Perhaps fittingly, the old track had as much trouble getting started as it did closing.
What was originally known as the Riverside International Motor Raceway was built in early 1957 by the West Coast Automotive Testing Corp., which was headed by Rudy Cleye of Los Angeles, who had raced in Europe. Also on the board were John Butler of La Canada, James E. Peterson of Altadena, and Maj. Gen. Victor Bertrandias of Encino.
As so often happens with planned race tracks, the organizers ran out of money and the track did not become a reality until industrialist John Edgar bailed them out with a hefty bankroll.
In 1960, oilman Ed Pauley, investor Fred Levy and comedian Bob Hope bought control of the raceway property for an estimated $800,000 and shortly afterward hired football star Les Richter to run it.
Nine years later, American Raceways, Inc., obtained nearly half of the track’s stock for $1.25 million to be used in improvements--something Riverside needed to compete with the $35-million Ontario Motor Speedway a few miles to the west.
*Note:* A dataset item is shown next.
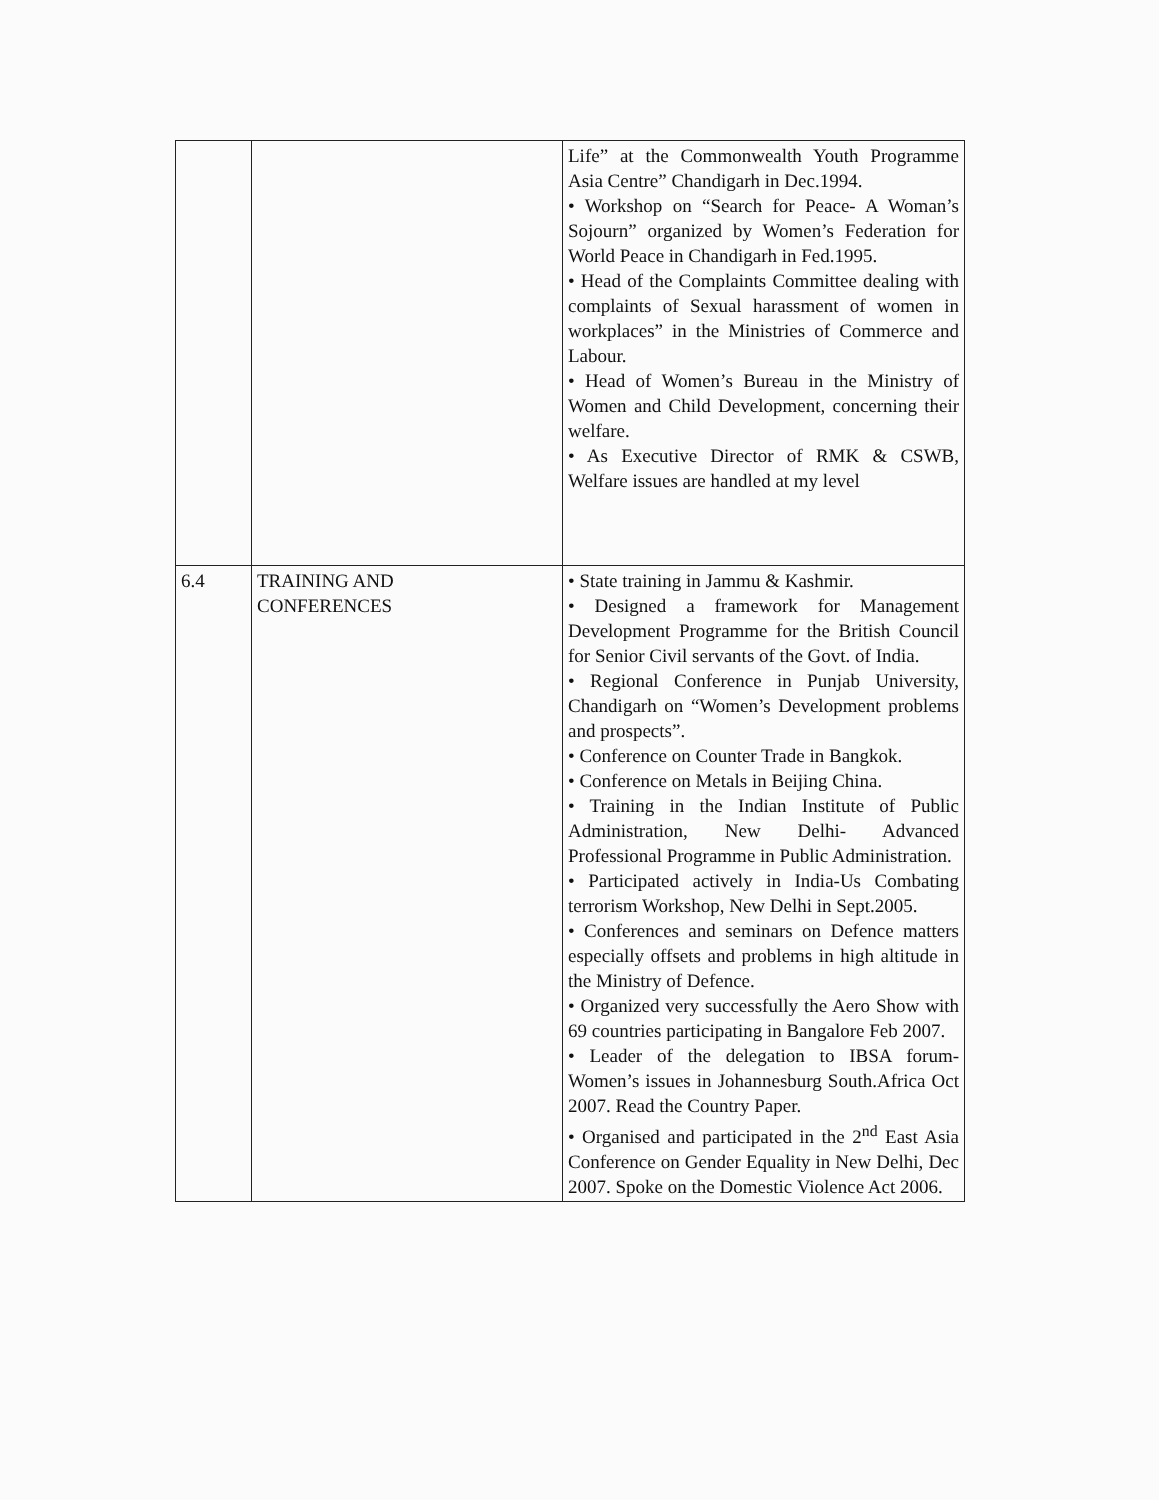| | | Life” at the Commonwealth Youth Programme Asia Centre” Chandigarh in Dec.1994. • Workshop on “Search for Peace- A Woman’s Sojourn” organized by Women’s Federation for World Peace in Chandigarh in Fed.1995. • Head of the Complaints Committee dealing with complaints of Sexual harassment of women in workplaces” in the Ministries of Commerce and Labour. • Head of Women’s Bureau in the Ministry of Women and Child Development, concerning their welfare. • As Executive Director of RMK & CSWB, Welfare issues are handled at my level |
| 6.4 | TRAINING AND CONFERENCES | • State training in Jammu & Kashmir. • Designed a framework for Management Development Programme for the British Council for Senior Civil servants of the Govt. of India. • Regional Conference in Punjab University, Chandigarh on “Women’s Development problems and prospects”. • Conference on Counter Trade in Bangkok. • Conference on Metals in Beijing China. • Training in the Indian Institute of Public Administration, New Delhi- Advanced Professional Programme in Public Administration. • Participated actively in India-Us Combating terrorism Workshop, New Delhi in Sept.2005. • Conferences and seminars on Defence matters especially offsets and problems in high altitude in the Ministry of Defence. • Organized very successfully the Aero Show with 69 countries participating in Bangalore Feb 2007. • Leader of the delegation to IBSA forum-Women’s issues in Johannesburg South.Africa Oct 2007. Read the Country Paper. • Organised and participated in the 2<sup>nd</sup> East Asia Conference on Gender Equality in New Delhi, Dec 2007. Spoke on the Domestic Violence Act 2006. |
Philsophical differences between Richter and ARI president Larry LoPatin were apparent early on, though, and the raceway foundered near bankruptcy as they feuded. In 1971, a four-man group headed by Duda, a Riverside attorney and land developer, acquired 80% of the stock for $400,000.
Richter and fellow former professional football player Roy Hord, the track’s long-time vice president and general manager, left in 1983 and Duda, who bought out his partners for full control of the property, announced in 1984 that he was planning to turn the track into a shopping mall.
Now it has happened.
“Riverside was one of the tracks that was part of the renaissance of sports car racing in America and I hate to see it go away and not be replaced,” Richter said.
“From a personal standpoint, I had 23 years of blood, sweat and enjoyment there, so I’m sorry to see it go. It was a big part of my life. It is also sad from a community standpoint. The track gave Riverside an identity in the world that it will miss.”
And racing fans, with no place to go, will miss it, too.